Here are the predicted probabilities for port with the other variables at representative values.

ggpredict(fit1, terms = "port", 
          condition = c(female = "Female", log_fare = 2, parch = 2))

# Predicted probabilities of survived

port         | Predicted |       95% CI
---------------------------------------
Cherbourg    |      0.52 | [0.37, 0.68]
Queenstown   |      0.41 | [0.26, 0.58]
Southhampton |      0.39 | [0.28, 0.51]

Average predicted values/marginal effects: Again, despite this being the default in Stata, you have do it the by hand long way in R. I will send that code to you separately.

7.4 Marginal Effects

This is one of the two functions that margins covers. In R we use the function margins() from the margins package. There are only two big decisions you have to make when running this function: what variable to focus on and how to handle the other X variables.

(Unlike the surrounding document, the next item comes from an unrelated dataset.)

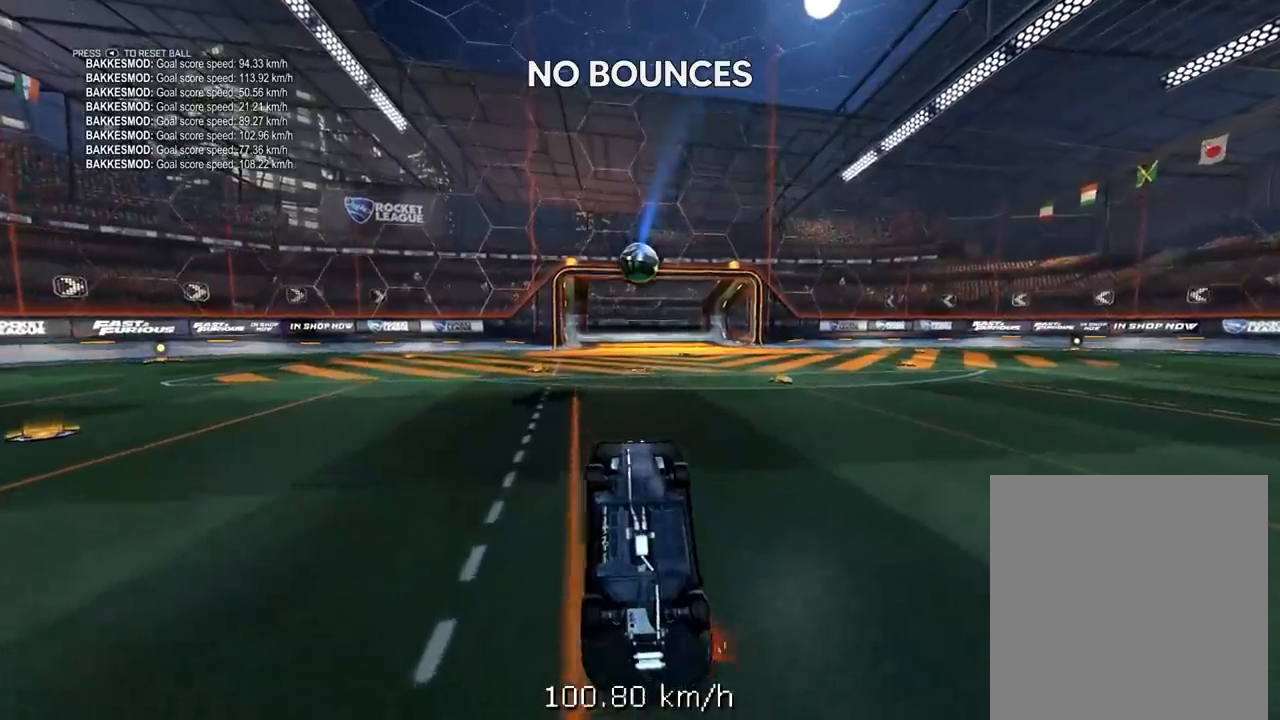
{"buttons": ["R1", "R2"], "left_stick": "center", "right_stick": "center", "events": [[217, "R1", "down"], [217, "R2", "down"], [217, "left_stick", "center"]]}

Decision 1: What is your variable of focus?

With the margins command, you specify your variable of focus with the variables option. It doesn’t matter whether your variable is categorical or continouous, though specificy specific values of your continuous variable if you choose.

Categorical example: Here are the marginal effects for port. There are only two because it refers back to the base category (Cherbourg).

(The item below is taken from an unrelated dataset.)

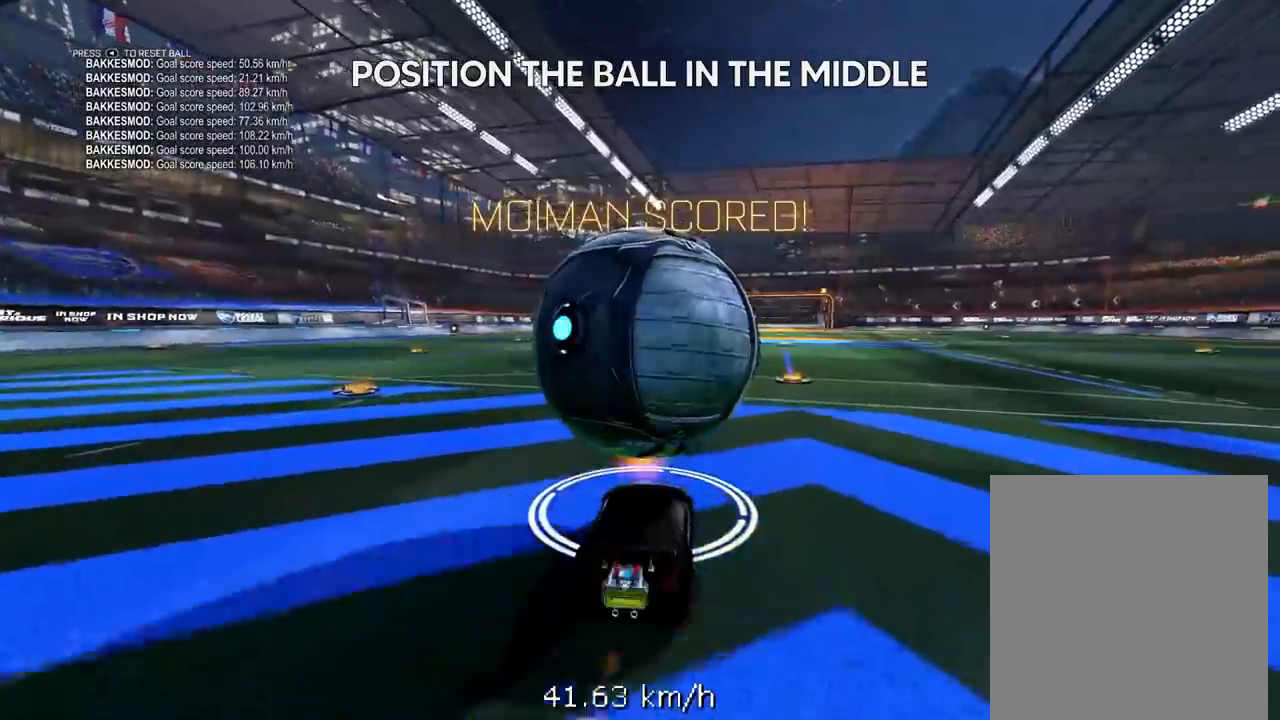
{"buttons": ["L1", "R2"], "left_stick": "left", "right_stick": "center", "events": [[33, "L1", "down"], [33, "R1", "up"], [467, "left_stick", "left"]]}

margins(fit1, variables = "port")

 portQueenstown portSouthhampton
       -0.07146         -0.08379

Continuous example: Here is the marginal effects of ticket fair overall:

margins(fit1, variables = "log_fare")

 log_fare
   0.1112

Continuous example specifying specific values: Here is the marginal effects at different values of ticket fare (logged). You may want to use this option to show how a one unit change in fare has a larger effect at higher values of ticket fare.

margins(fit1, variables = "log_fare", at = list(log_fare = c(0, 2, 4, 6)))

 at(log_fare) log_fare
            0   0.0581
            2   0.1044
            4   0.1365
            6   0.1117

Decision 2: How will you handle the other X variables?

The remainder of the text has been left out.